Traps & Capture
Intermittent problems are the hardest to debug. The glitch happens once an hour—or once a day. You can't watch charts continuously, and you can't capture packets forever.
Traps solve this by watching for you. Define a threshold, and JitterTrap triggers automatically when it's exceeded.

Sliding Window Buffer
JitterTrap captures packets continuously into a rolling buffer. Old packets are discarded as new ones arrive. The buffer holds a fixed time window—typically a few seconds.
When a trap triggers, the buffer is saved. You get the event and the seconds leading up to it.
This is different from starting a capture when you see a problem. By then, the interesting packets are gone. With a sliding buffer, they're already captured.
Creating Traps
- Click + Add in the Traps panel
- Select a condition:
- Rx/Tx Bitrate Exceeds or Falls Below
- Rx/Tx Packet Rate Exceeds or Falls Below
- Packet Gap Exceeds
- Set the threshold value
- Enable Trigger packet capture to save packets when triggered
- Click Add Trap
You can create multiple traps with different conditions.

Data listing>
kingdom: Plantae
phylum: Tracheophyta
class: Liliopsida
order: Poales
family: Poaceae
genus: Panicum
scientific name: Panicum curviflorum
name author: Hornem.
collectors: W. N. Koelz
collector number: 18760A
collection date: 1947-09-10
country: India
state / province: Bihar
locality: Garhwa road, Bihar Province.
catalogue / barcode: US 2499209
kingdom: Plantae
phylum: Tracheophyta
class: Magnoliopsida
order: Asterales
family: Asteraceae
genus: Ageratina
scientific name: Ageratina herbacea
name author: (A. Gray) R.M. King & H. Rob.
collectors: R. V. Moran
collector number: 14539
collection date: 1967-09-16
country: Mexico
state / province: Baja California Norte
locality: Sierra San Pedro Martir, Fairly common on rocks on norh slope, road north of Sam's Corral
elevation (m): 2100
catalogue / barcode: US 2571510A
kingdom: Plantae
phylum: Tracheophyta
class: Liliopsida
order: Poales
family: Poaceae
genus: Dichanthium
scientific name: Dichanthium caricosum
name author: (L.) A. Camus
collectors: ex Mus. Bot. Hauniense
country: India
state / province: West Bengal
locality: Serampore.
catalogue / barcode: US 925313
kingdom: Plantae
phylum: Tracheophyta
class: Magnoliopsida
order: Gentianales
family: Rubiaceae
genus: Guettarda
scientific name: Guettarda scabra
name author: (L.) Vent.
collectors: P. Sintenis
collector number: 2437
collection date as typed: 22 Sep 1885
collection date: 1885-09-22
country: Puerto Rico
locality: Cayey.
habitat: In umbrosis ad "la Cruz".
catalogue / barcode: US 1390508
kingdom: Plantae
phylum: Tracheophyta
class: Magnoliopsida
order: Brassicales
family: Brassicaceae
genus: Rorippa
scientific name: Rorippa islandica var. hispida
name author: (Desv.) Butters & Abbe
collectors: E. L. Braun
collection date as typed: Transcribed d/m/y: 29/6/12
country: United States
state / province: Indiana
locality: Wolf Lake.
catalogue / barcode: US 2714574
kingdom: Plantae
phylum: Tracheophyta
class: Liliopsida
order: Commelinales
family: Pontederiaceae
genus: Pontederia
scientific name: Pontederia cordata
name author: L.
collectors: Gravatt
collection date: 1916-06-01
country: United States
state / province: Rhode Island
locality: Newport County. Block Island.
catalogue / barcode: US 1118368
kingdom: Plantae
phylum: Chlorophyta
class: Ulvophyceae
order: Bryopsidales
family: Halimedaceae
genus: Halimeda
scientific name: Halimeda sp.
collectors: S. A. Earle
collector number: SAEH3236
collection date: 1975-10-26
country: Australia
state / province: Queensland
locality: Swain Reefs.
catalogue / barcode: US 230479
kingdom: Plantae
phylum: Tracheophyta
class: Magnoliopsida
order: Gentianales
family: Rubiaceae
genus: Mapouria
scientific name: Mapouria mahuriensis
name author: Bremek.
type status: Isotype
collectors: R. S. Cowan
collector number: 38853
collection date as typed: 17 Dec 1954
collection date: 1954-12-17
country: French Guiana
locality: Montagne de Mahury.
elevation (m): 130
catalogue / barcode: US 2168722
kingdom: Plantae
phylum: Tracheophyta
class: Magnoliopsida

Activities>
#1 In the JitterTrap traps text, what happens to old packets in the rolling buffer as new ones arrive?
#2 Write the next part of the JitterTrap traps text, picking up after "You can create multiple traps with different conditions."
This data has no connection to the JitterTrap text.

Responses to the exercise>
#1 They are discarded.

#2
Trap Actions
When a trap triggers:
| Action | Description |
|---|---|
| Pause charts | Freezes the display so you can examine the event |
| Save capture | Writes the buffer to a pcap file |
| Visual alert | Highlights the triggered trap |
Use Cases
Catching intermittent glitches:
- Set threshold for inter-packet gap > 50ms
- Let it run overnight
- Come back to a pcap of exactly when and why
Validating fixes:
- Set a trap for the condition that was failing
- Run your updated system
- If no trigger, the fix worked
Stress testing:
- Combine with impairments: inject increasing delay
- Set trap for when application-level metrics degrade
- Find the exact threshold where your system fails
Capture Settings
| Setting | Description |
|---|---|
| Buffer size | How many seconds/packets to keep in memory |
| Pre-trigger | Seconds before the event to include |
| Post-trigger | Seconds after the event to include |
Export to Wireshark
Captured packets export as standard pcap files. Open them in Wireshark for:
- Protocol decoding
- Sequence analysis
- Timing measurements
- Root cause investigation
JitterTrap decides what's worth keeping. Wireshark tells you what happened.